Lastly, Principle 6 addresses the need for effective “monitoring and review mechanisms” capable of ensuring compliance with the company’s policies and identifying additional needs as the risk environment changes. For smaller companies, monitoring and review may involve financial and auditing controls and procedures to solicit and incorporate the views of employees and business partners. Larger companies may implement “bribery reporting and incident management procedures,” including periodic reporting to the board of directors, its audit committee or a similar body, which may make recommendations regarding the company’s anti-bribery policies in their annual report to shareholders.

In its draft guidance, the Ministry noted with respect to section 6 of the Act (prohibiting bribery of foreign public officials) that it must be shown that the alleged bribe “is not permitted or required . . . as determined by the written law applicable to the foreign official.” Thus, for example, “offset” arrangements, under which a commitment to make an additional future investment is required as part of a company’s project tender offer, “are unlikely to give rise to any difficulties under section 6 where such arrangements are subject to legislative or regulatory provision.” However, the Ministry cautioned that where local law is silent, there remains a risk of prosecution under the Act.

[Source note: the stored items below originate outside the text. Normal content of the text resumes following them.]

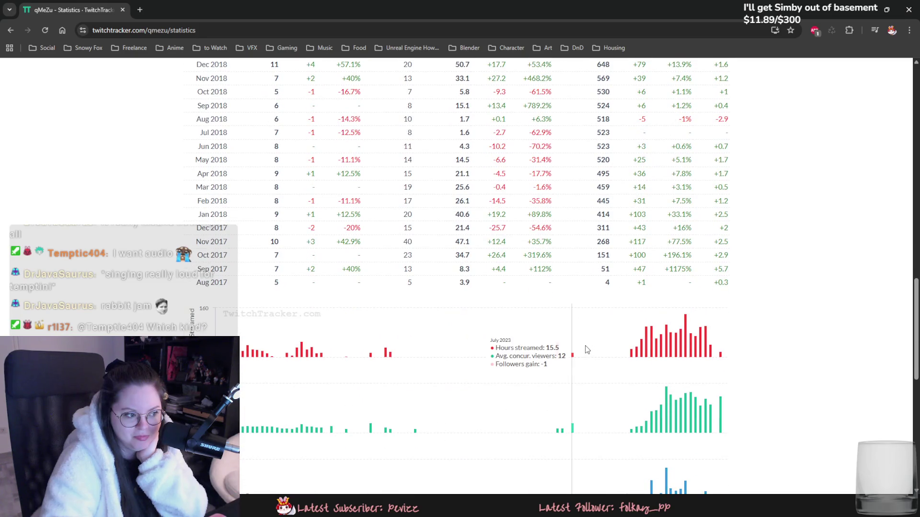
scroll(580, 349, "down", 3)
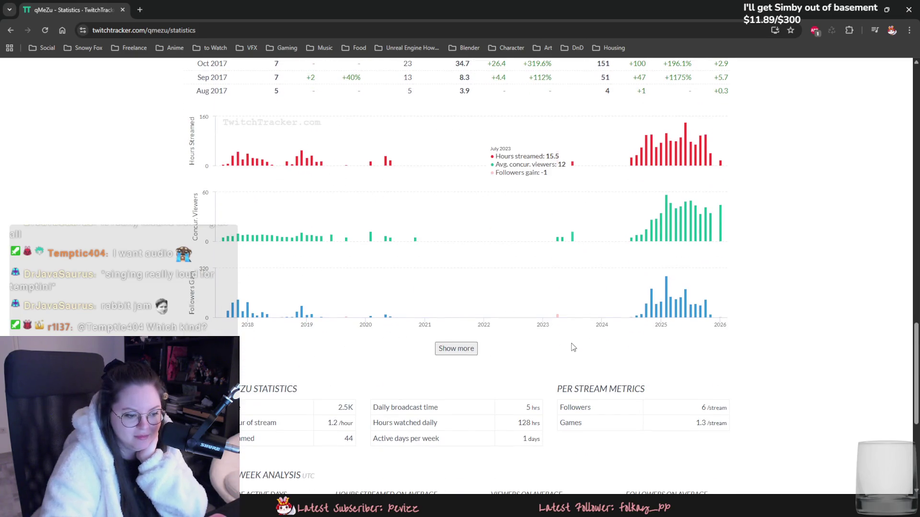
scroll(567, 342, "up", 20)
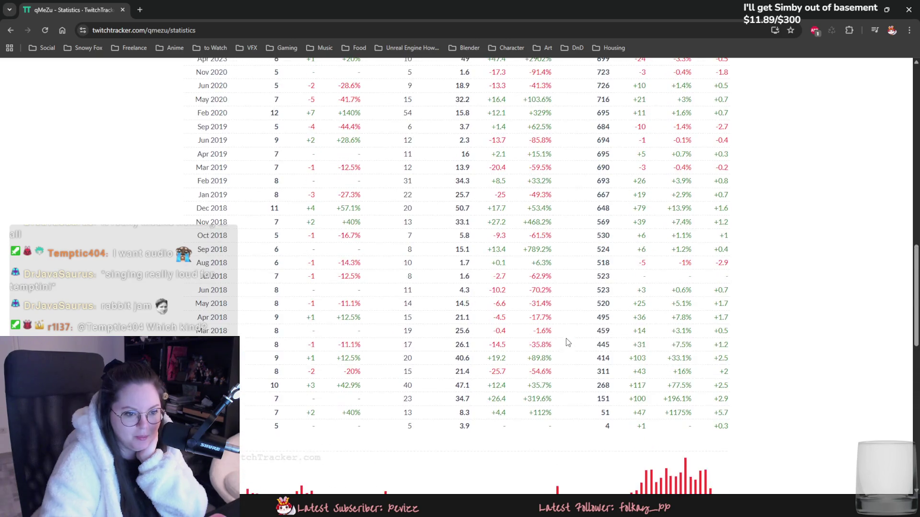
scroll(490, 301, "up", 1)
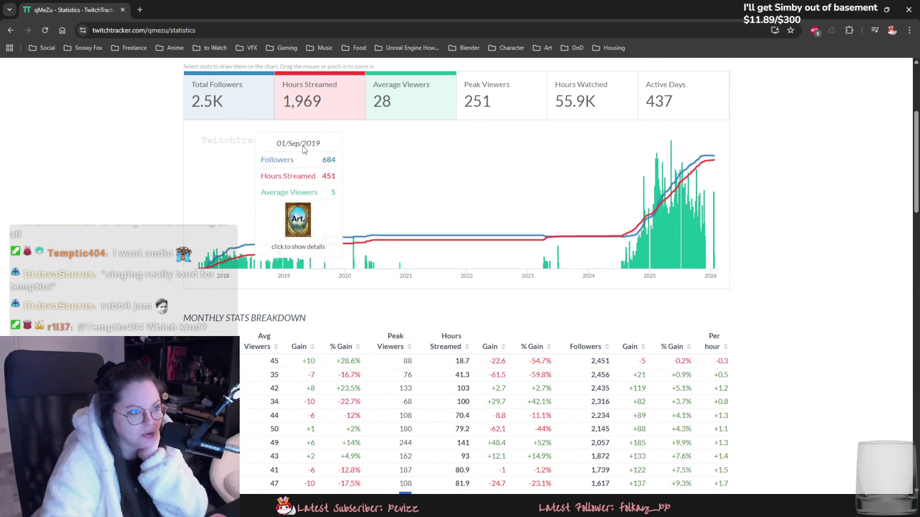
key("alt+Tab")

The Ministry also recognized that “reasonable and proportionate hospitality or promotional expenditure[s]” are “established and important” means of conducting business. Nonetheless, it warned that “the higher the expenditure and the more lavish the hospitality . . . the greater the inference that it is intended to influence the official to grant business or a business advantage.” Lastly, the Ministry commented that when considering whether to file charges, prosecutors must consider whether doing so would be in the public interest. “The more serious the offence, the more likely it is that a prosecution will be required.”

In its “consultation paper,” the Ministry cautioned that its principles, and the commentaries and explanations accompanying them, are not “prescriptive” or “one-size-fitsall.” Rather, “[t]hey are intended to be used as a flexible guide to deciding what procedures are right for an organisation.” Although the principles are subject to revision prior to the Ministry’s release of its final guidance in early 2011, they provide a useful framework for companies to identify and address potential internal control and compliance weaknesses prior to the Act’s entry into force.